Another advantage with the embodiment described is that communications to and from a network device is not dependent on another network device. In a conventional distributed computing environment, such as the one illustrated in
In one particular embodiment, the network devices 232-237 may be directly connected to more than one management blade 230. In effect, network device 232-237 may be connected in parallel to different management blades 230 to account for possible failure in any one particular management blade 230. For example, the control blade 310 may detect that one of the web servers 233 is configured incorrectly. However, one of the management blades 330 may be malfunctioning. Control blade 310 may send a management communication through hub 320 and over a functional management blade 330 to the malfunctioning web server 233. Therefore, the malfunctioning management blade 330 is not used. By connecting network devices 232-237 to network ports on different management blades 330, failures in a specific management blade 330, a specific network link 212, or a specific network port on network devices 232-237 may be circumvented. Such redundancy may be desired for enterprises that require operations to be continuous around the clock (e.g., automated teller machines, store front applications for web sites, etc.).
Embodiments can allow for network devices within a distributed computing environment to be no more than “one hop” away from its nearest (local) management blade 230. By being only one hop away, the management infrastructure can manage and control network devices 232-237 and their corresponding components in real time or near real time. The distributed computing environment 200 can also be configured to allow a single malfunctioning application infrastructure component from bringing down the entire distributed computing environment 200.
In the foregoing specification, the invention has been described with reference to specific embodiments.
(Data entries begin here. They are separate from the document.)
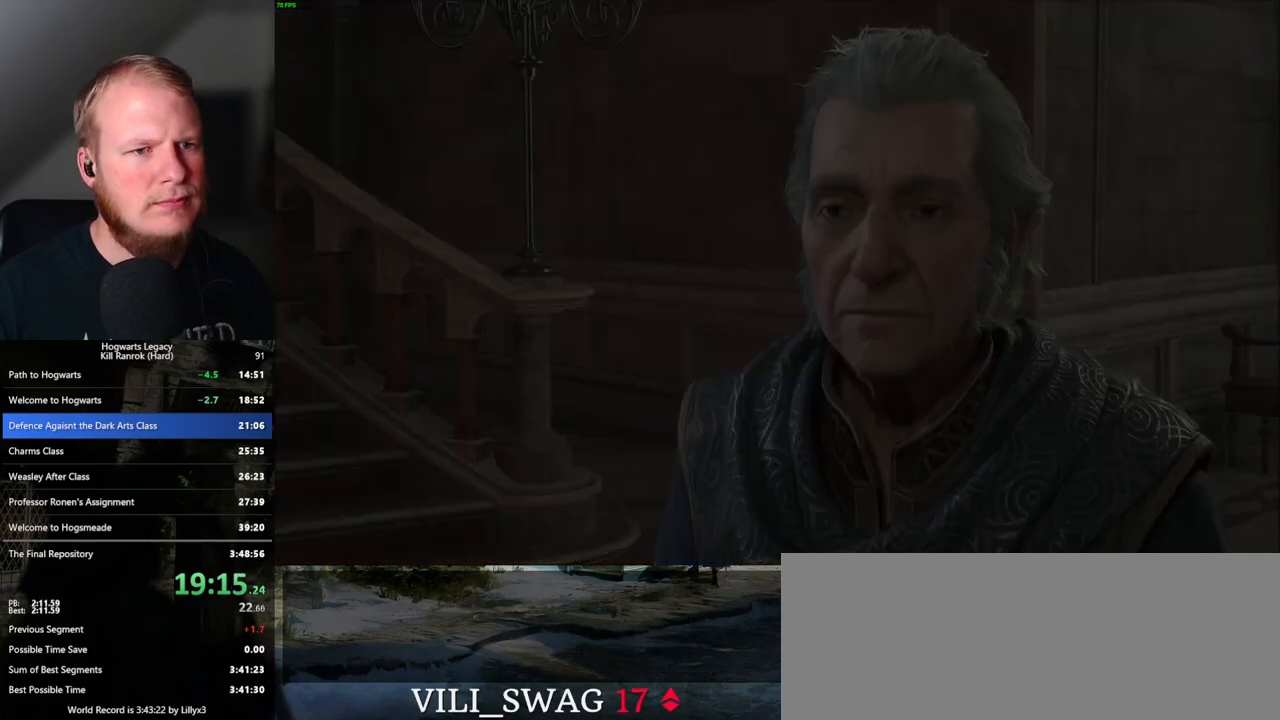
{"keys": ["d", "shift_l", "w"], "mouse": [], "events": [[33, "mouse_wheel", "up"], [33, "q", "up"], [33, "space", "up"], [50, "mouse_wheel", "down"], [67, "mouse_wheel", "up"], [267, "d", "down"], [333, "w", "down"], [383, "space", "down"], [467, "shift_l", "down"], [483, "space", "up"]]}
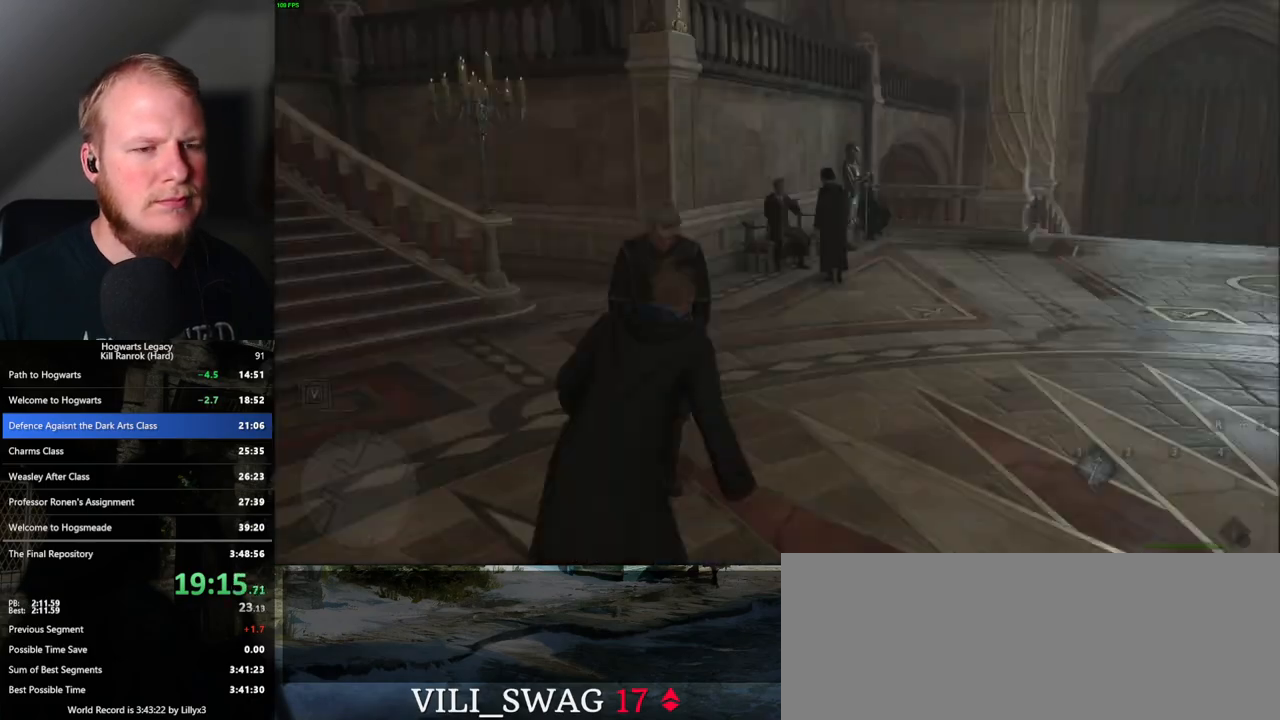
{"keys": ["w"], "mouse": [], "events": [[150, "shift_l", "up"], [167, "d", "up"]]}
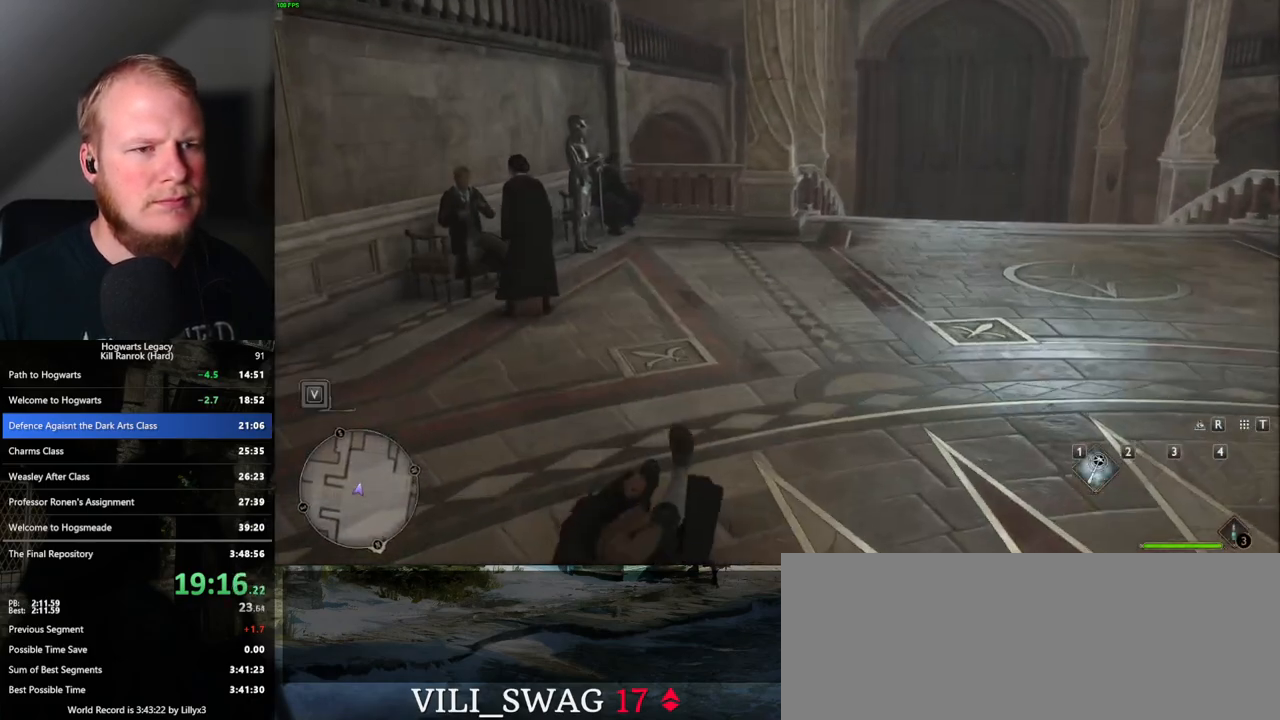
{"keys": ["w"], "mouse": [], "events": []}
However, one of ordinary skill in the art appreciates that various modifications and changes can be made without departing from the scope of the invention as set forth in the claims below. Accordingly, the specification and figures are to be regarded in an illustrative rather than a restrictive sense, and all such modifications are intended to be included within the scope of invention.
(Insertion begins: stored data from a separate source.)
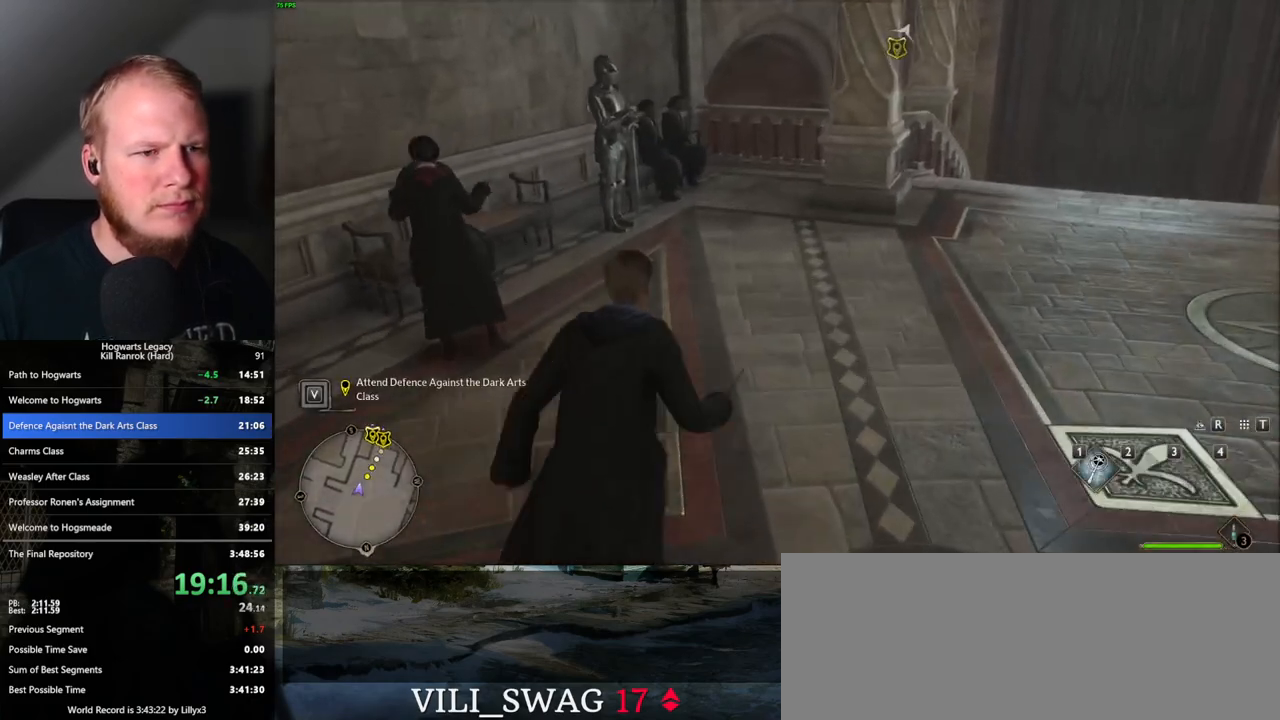
{"keys": ["w"], "mouse": [], "events": []}
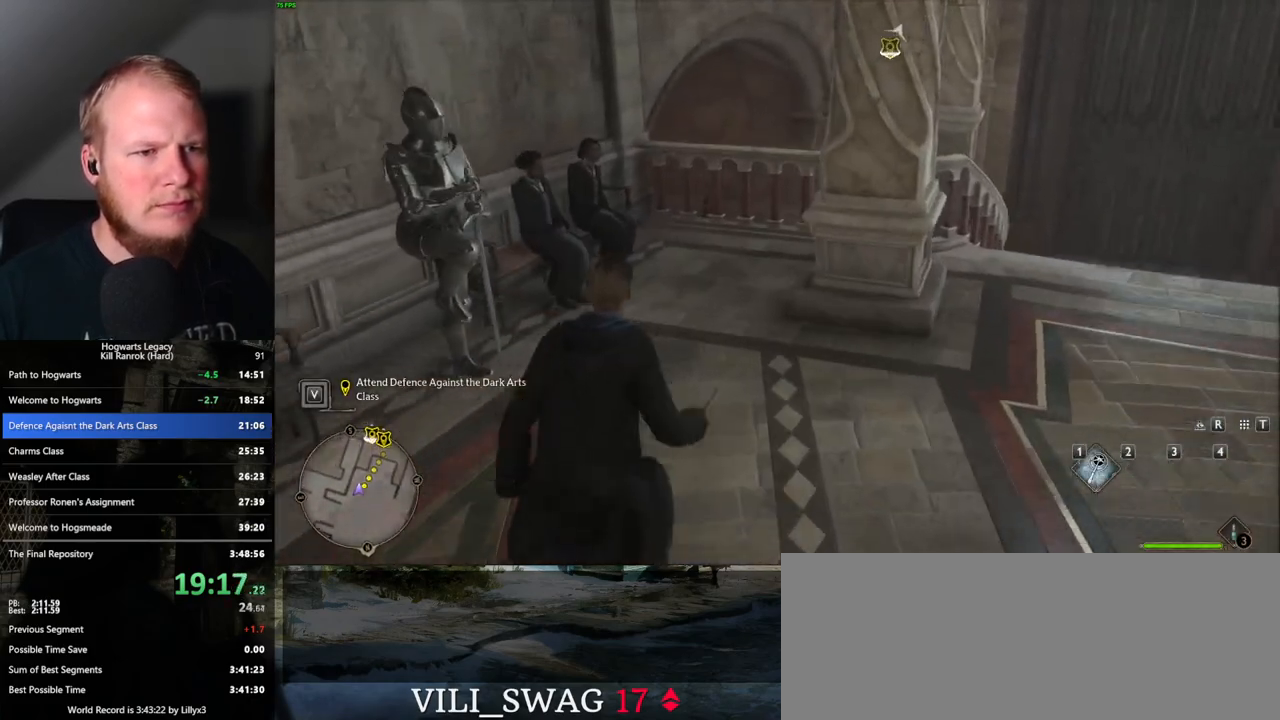
{"keys": ["w"], "mouse": ["mb5"], "events": [[233, "mouse_mb5", "down"]]}
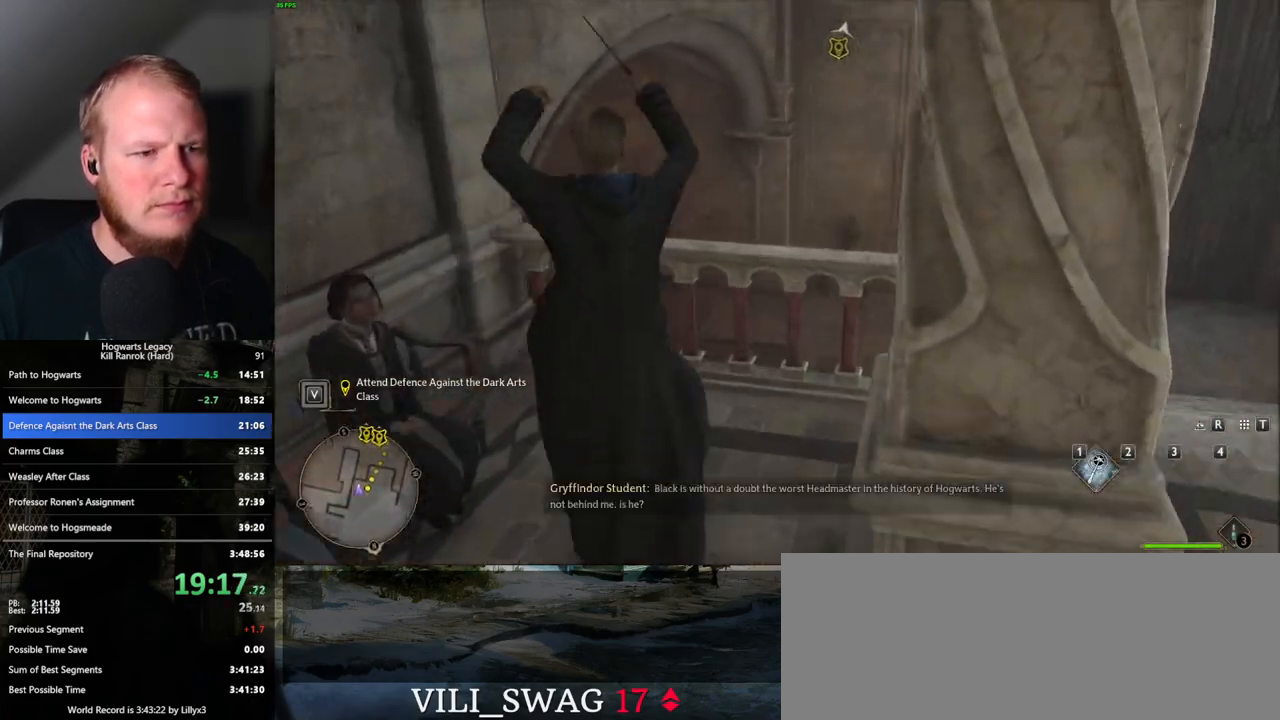
{"keys": ["space", "w"], "mouse": [], "events": [[17, "mouse_mb5", "up"], [283, "space", "down"], [350, "space", "up"], [450, "space", "down"]]}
Benefits, other advantages, and solutions to problems have been described above with regard to specific embodiments. However, the benefits, advantages, solutions to problems, and any component(s) that may cause any benefit, advantage, or solution to occur or become more pronounced are not to be construed as a critical, required, or essential feature or component of any or all the claims.
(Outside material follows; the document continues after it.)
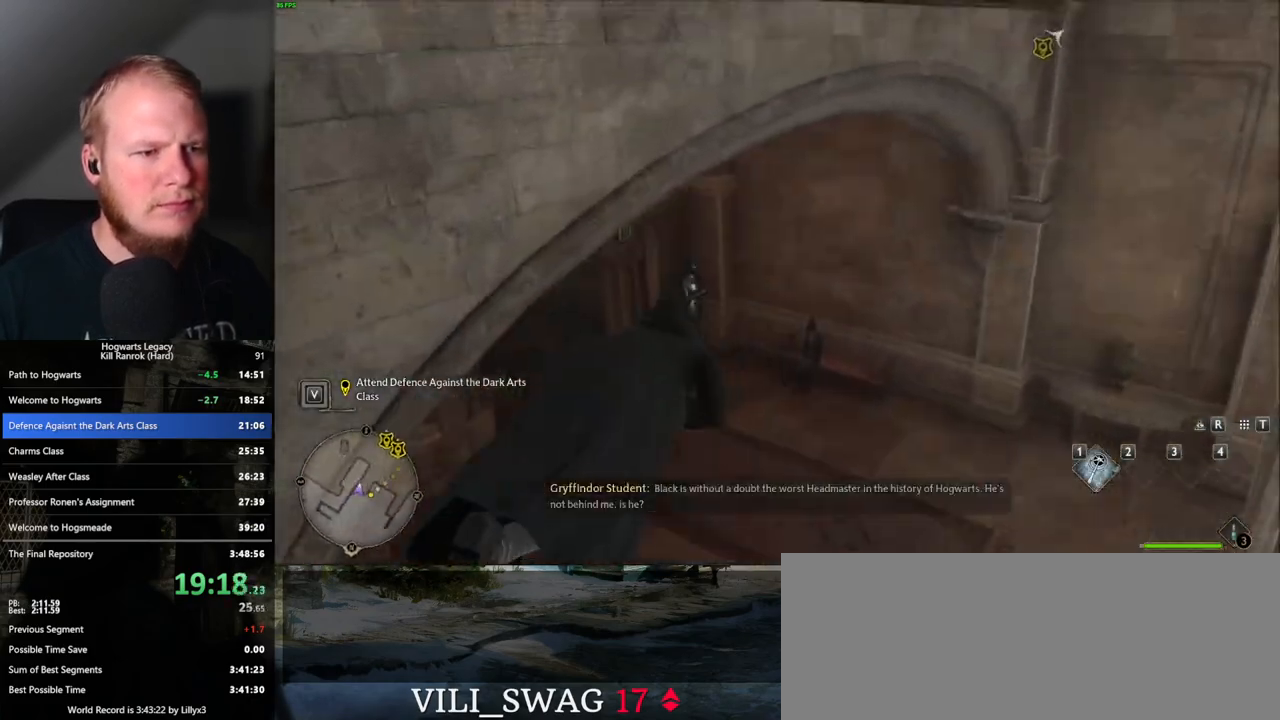
{"keys": ["w"], "mouse": [], "events": [[33, "space", "up"]]}
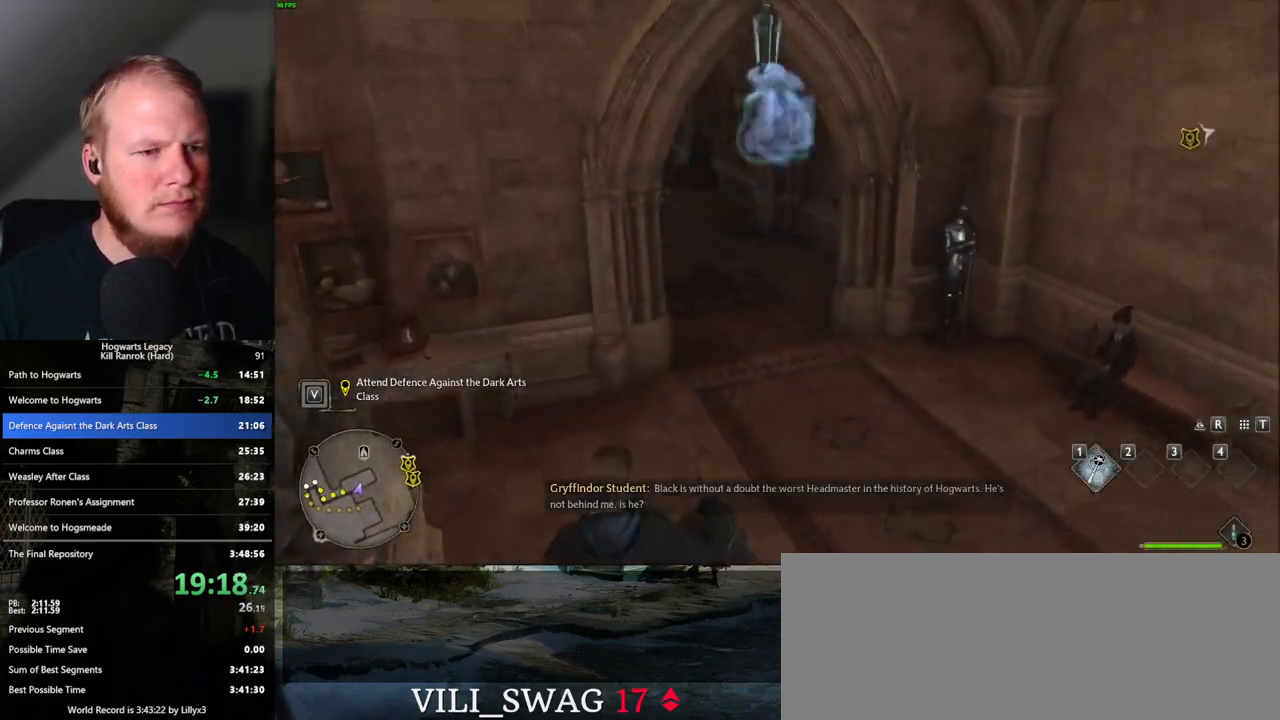
{"keys": ["w"], "mouse": [], "events": []}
This application is related to U.S. patent application Ser. No. 10/826,719, entitled “Method and System For Application-Aware Network Quality of Service” by Thomas P. Bishop et al., filed on Apr. 16, 2004, and U.S. patent application Ser. No. 10/826,777 entitled “Method and System for an Overlay Management Network” by Thomas P. Bishop et al., filed on Apr. 16, 2004, both of which are assigned to the current assignee hereof and incorporated herein by reference in their entireties.